The hypothesis that gravitational effects of planetary bodies can cause orbital perturbations that periodically vary the geographic distribution of incoming solar radiation, and so act as an external forcing mechanism on the Earth's climate, was discussed in section 2.5.2. These Milankovitch Cycles include the Precession of the Earth (with periodicities of 19 and 23Ka), the Obliquity or tilt of the Earth's axis (41Ka) and the Eccentricity of the orbital ellipse (100 and 413Ka).

In a landmark paper, Hays et al. (1976) clearly demonstrated the existence of spectral peaks in the proxy ice volume record from a sediment core from the Indian Ocean that matched the significant Milankovitch periodicities (Figure 2.2). Also apparent in the record was the fairly consistent phase relationship between insolation, sea surface temperature and ice volume; each preceded the next by about 2 to 4Ka. Somewhat more puzzling, however, was the evidence that the 100Ka contribution to the total variance of the record far exceeded that expected a priori from a simple linear relationship between insolation and ice volume.

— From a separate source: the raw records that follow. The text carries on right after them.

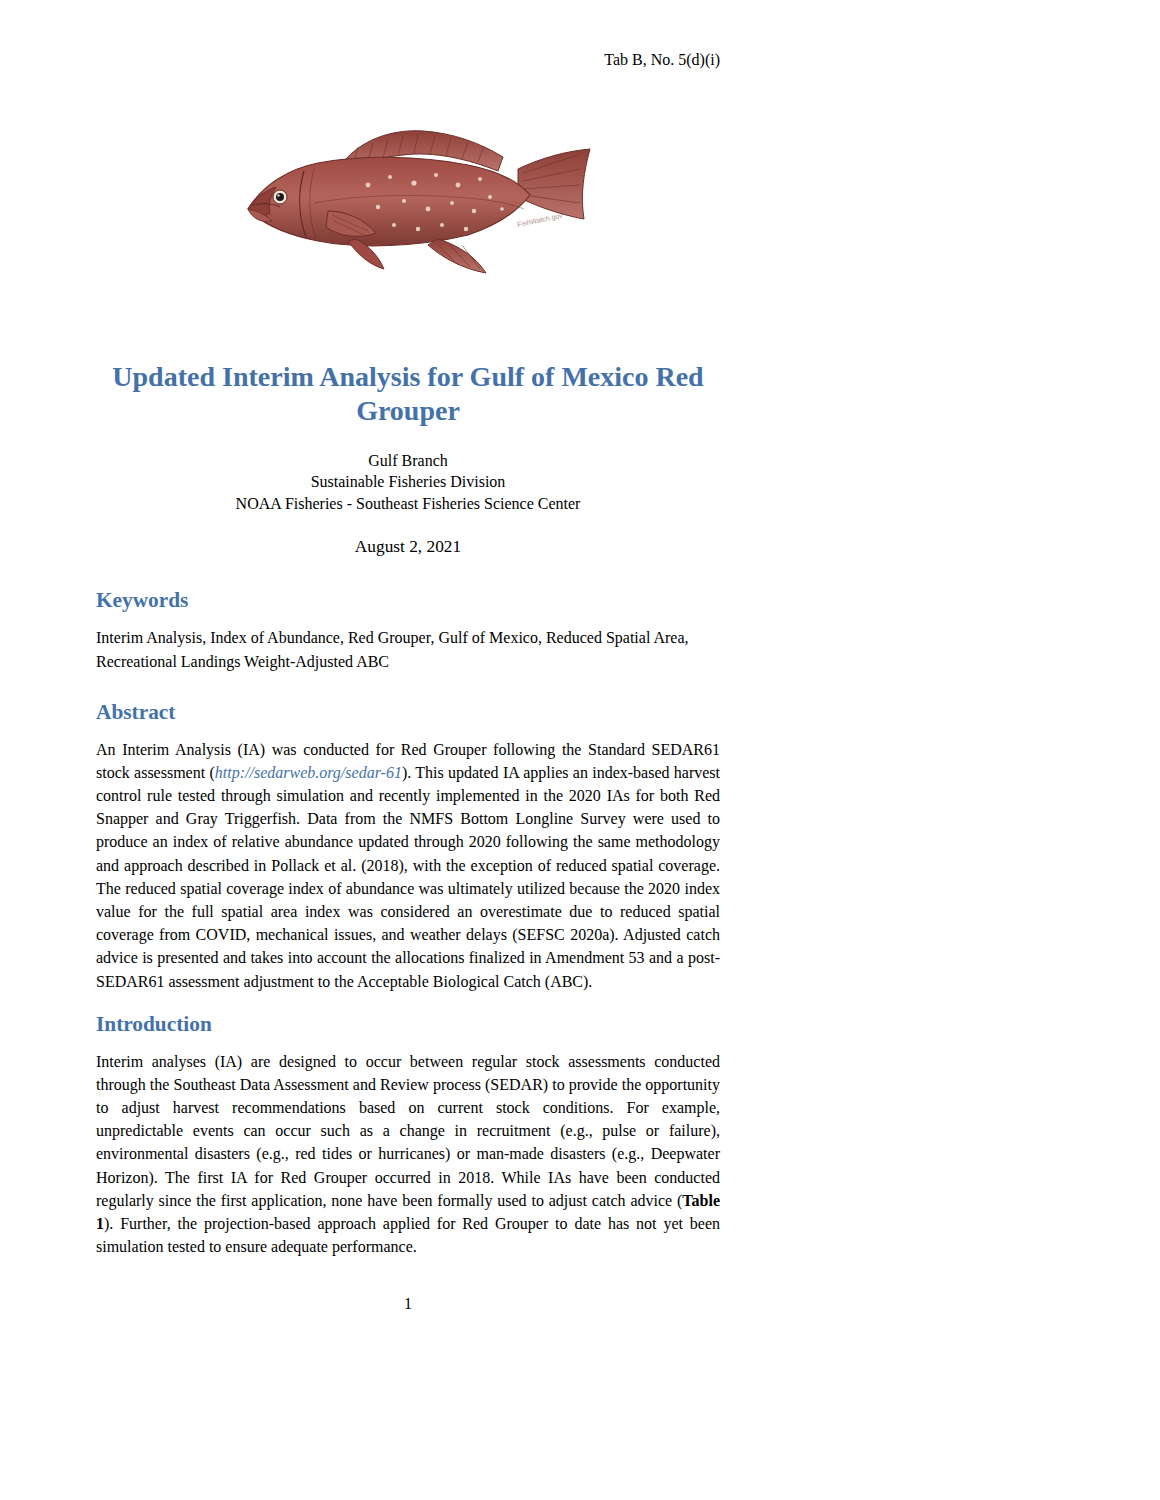Tab B, No. 5(d)(i)
FishWatch.gov
Updated Interim Analysis for Gulf of Mexico Red Grouper
Gulf Branch
Sustainable Fisheries Division
NOAA Fisheries - Southeast Fisheries Science Center
August 2, 2021
Keywords
Interim Analysis, Index of Abundance, Red Grouper, Gulf of Mexico, Reduced Spatial Area, Recreational Landings Weight-Adjusted ABC
Abstract
An Interim Analysis (IA) was conducted for Red Grouper following the Standard SEDAR61 stock assessment (http://sedarweb.org/sedar-61). This updated IA applies an index-based harvest control rule tested through simulation and recently implemented in the 2020 IAs for both Red Snapper and Gray Triggerfish. Data from the NMFS Bottom Longline Survey were used to produce an index of relative abundance updated through 2020 following the same methodology and approach described in Pollack et al. (2018), with the exception of reduced spatial coverage. The reduced spatial coverage index of abundance was ultimately utilized because the 2020 index value for the full spatial area index was considered an overestimate due to reduced spatial coverage from COVID, mechanical issues, and weather delays (SEFSC 2020a). Adjusted catch advice is presented and takes into account the allocations finalized in Amendment 53 and a post-SEDAR61 assessment adjustment to the Acceptable Biological Catch (ABC).
Introduction
Interim analyses (IA) are designed to occur between regular stock assessments conducted through the Southeast Data Assessment and Review process (SEDAR) to provide the opportunity to adjust harvest recommendations based on current stock conditions. For example, unpredictable events can occur such as a change in recruitment (e.g., pulse or failure), environmental disasters (e.g., red tides or hurricanes) or man-made disasters (e.g., Deepwater Horizon). The first IA for Red Grouper occurred in 2018. While IAs have been conducted regularly since the first application, none have been formally used to adjust catch advice (Table 1). Further, the projection-based approach applied for Red Grouper to date has not yet been simulation tested to ensure adequate performance.
1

Of the three orbital periodicities, eccentricity has the least potential as a climate forcing mechanism. Nevertheless, its phase-locking with tilt and precession indicates a primary orbital influence on ice volume fluctuations (Imbrie et al., 1984).

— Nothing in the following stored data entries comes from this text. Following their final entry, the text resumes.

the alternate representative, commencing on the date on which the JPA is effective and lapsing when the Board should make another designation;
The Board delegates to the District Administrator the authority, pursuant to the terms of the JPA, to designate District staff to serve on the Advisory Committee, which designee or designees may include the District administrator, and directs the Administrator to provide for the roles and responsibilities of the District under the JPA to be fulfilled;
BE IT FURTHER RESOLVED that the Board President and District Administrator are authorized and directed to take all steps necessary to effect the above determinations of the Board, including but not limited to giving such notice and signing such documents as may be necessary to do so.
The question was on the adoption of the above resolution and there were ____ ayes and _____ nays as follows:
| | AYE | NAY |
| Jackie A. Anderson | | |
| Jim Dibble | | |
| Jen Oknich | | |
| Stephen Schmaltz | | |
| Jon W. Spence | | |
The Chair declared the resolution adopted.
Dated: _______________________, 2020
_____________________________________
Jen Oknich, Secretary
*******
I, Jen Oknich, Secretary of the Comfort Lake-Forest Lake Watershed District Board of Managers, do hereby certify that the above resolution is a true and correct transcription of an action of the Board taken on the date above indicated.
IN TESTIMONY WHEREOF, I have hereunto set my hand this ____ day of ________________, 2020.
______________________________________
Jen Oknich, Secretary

To complicate matters still further, the strength of the 100Ka cycle has not been constant throughout the Pleistocene Epoch. Distinct cycles of 100Ka duration are only present for the last 700Ka. Before this time, fluctuations with a periodicity of about 40Ka (obliquity) seem to dominate (see Figure 5.9).

During the last two decades, a number of modelling studies have attempted to explain the relationship between astronomical forcing and climate change, and to reproduce some of the wealth of geological evidence that supports the Milankovitch hypothesis. Most of these studies have been motivated by the recognition that the amount of insolation perturbation associated with the 100Ka cycle (eccentricity) is insufficient to cause a climate change of ice-age magnitude. Two different modelling approaches are evident.

The first considers that ice volume changes are primarily driven by orbital forcing. Imbrie et al. (1984) demonstrated that at the 23Ka and 41Ka periods, ice volume (as measured by d18O) responds linearly to orbital forcing. At 100Ka the effect is non-linear. 100Ka power in the frequency spectrum (see Figure 2.2) is generated by transmission of the 19Ka and 23Ka frequencies (precession) through a non-linear system (Wigley, 1976). The non-linearity of the climatic response is most evident at the terminations of glacial episodes, with a rapid transition to the interglacial state (see Figure 5.10 and Figure 5.11). To explain such rapid transitions, internal climatic feedback loops must be inferred.

An entirely different approach to modelling the 100Ka climate variability involves the hypothesis that glacial-interglacial fluctuations are the consequence of non-linear internal interactions in a highly complex system (Nicolis, 1984; Saltzman, 1985). In this situation, ice volume fluctuations are modulated, rather than driven, by orbital forcing. Quasi-periodic fluctuations within various components of the climate system (e.g. variations in CO2, ocean circulation, surface- and deep-water temperatures) are phase-locked to the changes in insolation due to the 100Ka cycle.

Whether climate change is driven or modulated by orbital forcing is as yet unresolved. Nevertheless, it does appear that the astronomical signal in some way interacts with "internally" generated climate change. Indeed, it is clear a priori that insolation changes associated with orbital variations are alone, not sufficient to account for the Pleistocene glacial-interglacial transitions (e.g. Hoyle, 1981).